Stated goal —
Using the SPK page below, explain why SPK was created in addition to SpFS.

Page extract —
........
Package Manager for SPFS.
SpFS provides a powerful set of tools for capturing and isolating process filesystems at runtime, but not a lot of great workflows for managing and organizing the environments and layers. SPK is the solution to this problem, adding the concept of software packages and the process of environment and dependency resolution for a better workflow.
See the main docs for details on using spk, starting with the index.
SPK/SPFS/spawn are Copyright (c) 2021 Sony Pictures Imageworks, et al. All Rights Reserved.
SPK/SPFS/spawn are distributed using the Apache-2.0 license.
spfs
is the per-process layered file system.
spk
is the software packaging system built on top of SPFS.
spawn
is the application launcher for spk packages.
These are spread over three code bases at the moment, but will probably be merged into a single project, spk. Please refer to spk for almost all information about staging the open source project, that's where the developer documentation and communication will live, including Contributing to SPK.
Please read Contributing to SPK.
Please read SPK open source development plan.
SPK is mostly written in python, with a Rust extension that integrates with the spfs API.
For details on architecture and design of the codebase, see the developer docs.
Python dependencies are tracked with Pipenv, which will need to be installed. You will also need access to the rust toolchain, which can be installed with rustup.
Once you have access to the pipenv command, jump into a development environment using:
pipenv sync --dev
pipenv shell
The easiest way to work with spk is to install a local development version into the pipenv virtaul environment. Once in a pipenv shell, this can be achieved by running the commands below.
# install the local sources into the virtualenv
python setup.py develop
which spk # now points to local dev version
spk --help
NOTE In order to run spk you will need spfs to already be installed on the local system. The easiest way to do this is to download the rpm file attached to the latest release in the spfs repo.
........
(Excerpt from a dataset)

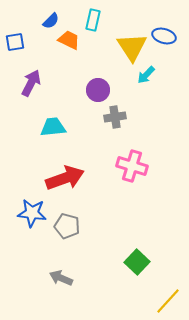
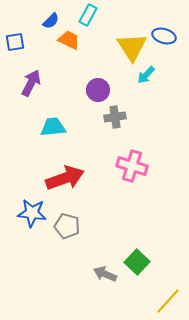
cyan rectangle: moved 5 px left, 5 px up; rotated 15 degrees clockwise
gray arrow: moved 44 px right, 4 px up
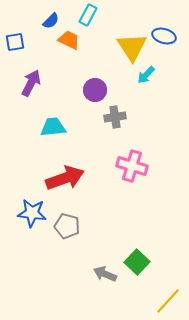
purple circle: moved 3 px left
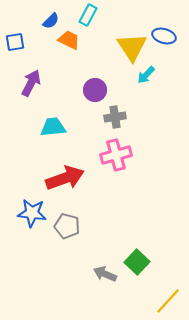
pink cross: moved 16 px left, 11 px up; rotated 32 degrees counterclockwise
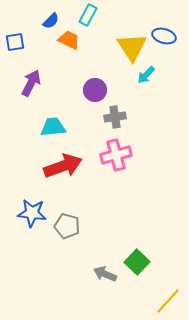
red arrow: moved 2 px left, 12 px up
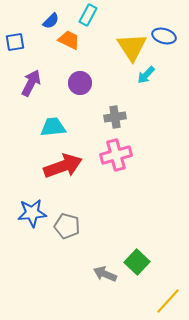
purple circle: moved 15 px left, 7 px up
blue star: rotated 12 degrees counterclockwise
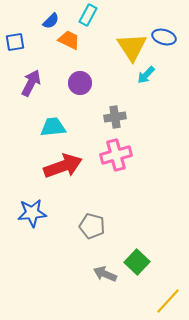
blue ellipse: moved 1 px down
gray pentagon: moved 25 px right
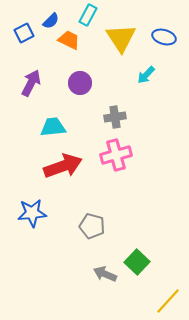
blue square: moved 9 px right, 9 px up; rotated 18 degrees counterclockwise
yellow triangle: moved 11 px left, 9 px up
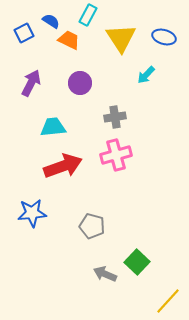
blue semicircle: rotated 102 degrees counterclockwise
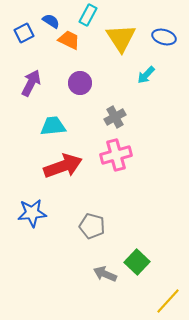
gray cross: rotated 20 degrees counterclockwise
cyan trapezoid: moved 1 px up
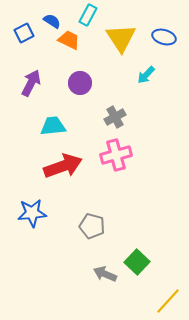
blue semicircle: moved 1 px right
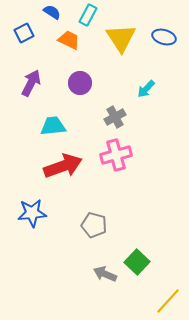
blue semicircle: moved 9 px up
cyan arrow: moved 14 px down
gray pentagon: moved 2 px right, 1 px up
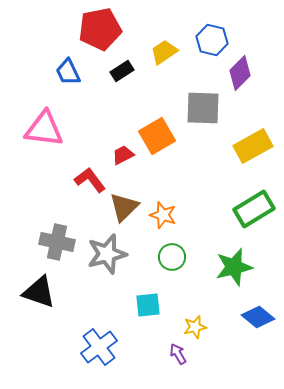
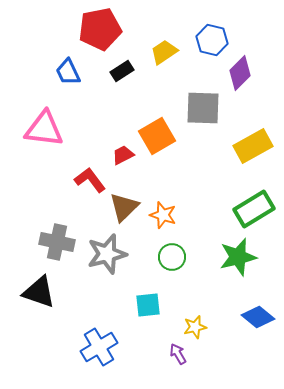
green star: moved 4 px right, 10 px up
blue cross: rotated 6 degrees clockwise
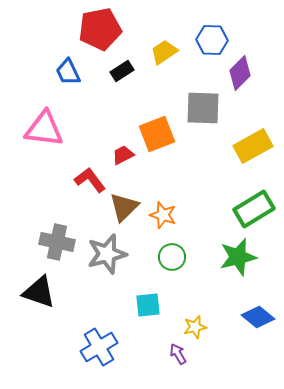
blue hexagon: rotated 12 degrees counterclockwise
orange square: moved 2 px up; rotated 9 degrees clockwise
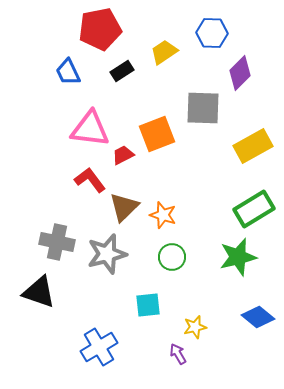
blue hexagon: moved 7 px up
pink triangle: moved 46 px right
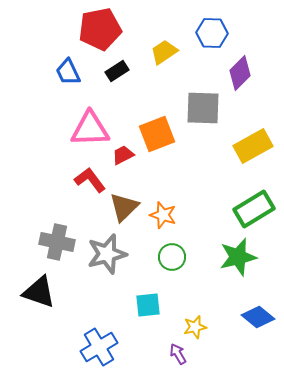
black rectangle: moved 5 px left
pink triangle: rotated 9 degrees counterclockwise
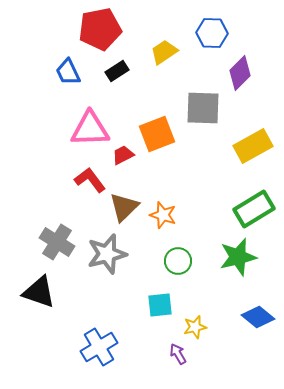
gray cross: rotated 20 degrees clockwise
green circle: moved 6 px right, 4 px down
cyan square: moved 12 px right
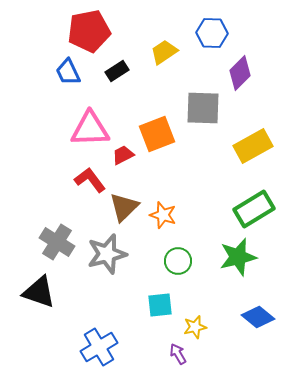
red pentagon: moved 11 px left, 2 px down
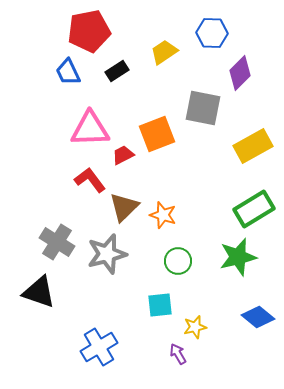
gray square: rotated 9 degrees clockwise
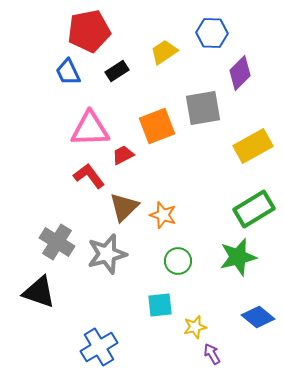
gray square: rotated 21 degrees counterclockwise
orange square: moved 8 px up
red L-shape: moved 1 px left, 4 px up
purple arrow: moved 34 px right
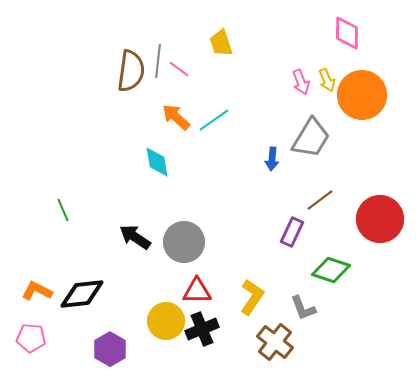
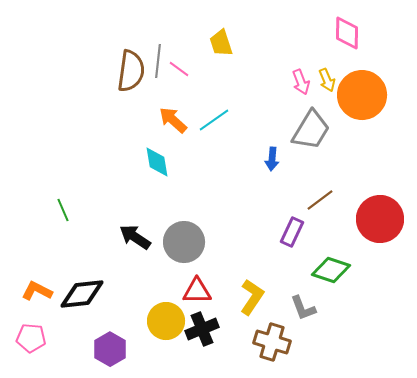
orange arrow: moved 3 px left, 3 px down
gray trapezoid: moved 8 px up
brown cross: moved 3 px left; rotated 21 degrees counterclockwise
........
The output —
SpFS offers strong tools for capturing and isolating process filesystems at runtime, but it lacks good workflows for managing and organizing environments and layers. SPK fills that gap. It adds software packages and the process of environment and dependency resolution to give a better workflow.